Mike Hearn was not the first and will definitely not be the last agent of sabotage directed towards Bitcoin projects. In Mike's place other agents continue the work he started, with their every new attempt against Bitcoin more desperate than their last.


  1. No blood relation to Gavin. Just a shared employer.  

  2. This was coincidental to the time where those threatened by Bitcoin began less quiet probing of the space.  

  3. But never materially increasing the security of SPV clients.  

13 thoughts on “NYTimes: Mike Hearn "Gave Up"

  1. It's worth noting that Mike was sufficiently interested in Bitcoin to have racked up extensive [alleged] communication with Satoshi, despite not understanding either the economic incentives nor the moral principles behind it; most WoT members, despite passing both counts, hadn't heard of this newfangled ecash until around when Satoshi ragequit.

  2. Mike Hearn is a big asshole and idiot. Software development knowledge does not make you be smart. He did everything he could to destroy the Bitcoin and decreed on their own the digital asset failure. How pathetic. As so often, the Bitcoin died again, now decreed by a complete idiot.

  3. I really hate his motto: "don’t invest what you can’t afford to lost" that USGavin has adopted to and was echoed among redditards.

  4. Now if only the Power Rangers could go away too.

  5. Hearn and his pooper..

  6. Mike Hearn hates Bitcoin. He understands fully what its implications for society are, and he does not like them. He is a Statist. He is against anything that undermines the current economic order, and believes fully in the "democratic system" and can accept no other form of getting things done. Thats why he calls the idea of Anarchism "Jive".

    Ideas in software are either right or wrong, they either work or do not work. Low brow thinkers like Mike Hearn, bereft of imagination and narrowly specialised in one practice (software) are immediately at odds with the philosophy of Bitcoin and its real world goals, which have been achieved.

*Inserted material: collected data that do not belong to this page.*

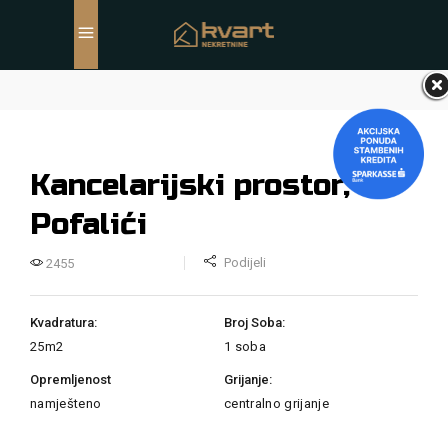
Kancelarijski prostor,
Pofalići
Podijeli
2455
Kvadratura:
Broj Soba:
25m2
1 soba
Opremljenost
Grijanje:
namješteno
centralno grijanje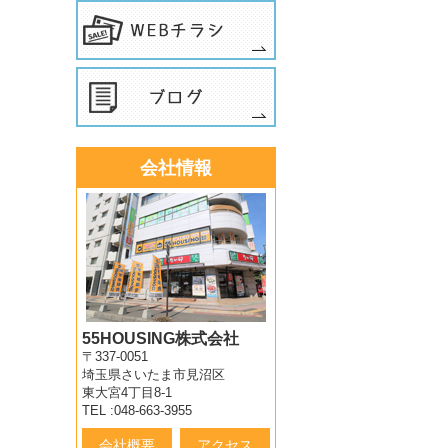
会社情報
55HOUSING株式会社
〒337-0051
埼玉県さいたま市見沼区
東大宮4丁目8-1
TEL :048-663-3955
会社概要
アクセス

    Men like Hearn do not have the intellectual capacity. maturity or discernment to make a judgement about the true value of Bitcoin, or the correctness of its goals. They are not lofty thinkers, world changers or innovators. They work in the back rooms of banks.

    • Mike Hearn hates Bitcoin. He understands fully what its implications for society are, and he does not like them. He is a Statist.

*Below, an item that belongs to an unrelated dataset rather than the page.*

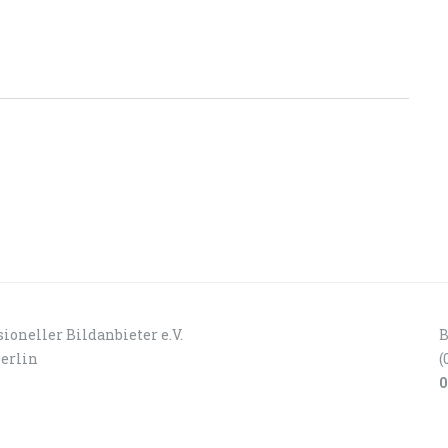
ioneller Bildanbieter e.V.
B
Berlin
(
0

      This is actually a lot more common than people generally realise.

      Random schmuck with "an education" and who is "polite" and politely-castrated intuits readily that in a MP world his standing will not be nearly as high as in the Clitler world, and consequently… hey, he "just wanted to", right ?

  7. Felipe,

    Whether they have this or that motto is really unimportant. It's just a way to tell people "sorry for your loss" (i.e. fuck you!) , when their loss is only being too stupid and panic selling, or using Coinbase or whatever. In general it's a pretty sensible way to tell people "Stop whining, I dun give a shit". Although a much more honest "don't spend what you don't have" could be a better fit.

    Not that I myself always get the correct perspective at first sight, but I wonder why you have this strange tendency to pick on a really small and insignificant detail and treat it as if it was the gist of the issue.

    • Actually "don’t invest what you can’t afford to lost" is the summary of mediocrity. Is it a detail? Could be, but this motto just sum up the feeling about what is Bitcoin for him: an idiot experiment. Everything else is a consequence of that stupid thought.

    • It's no different from the real (ie pre-Bitcoin) world, only that here, much like transactions themselves, all the shit is better documented and publicly accessible. Which is and advantage for anyone trying to navigate the world, sign of this system being much superior than all the crap it replaces.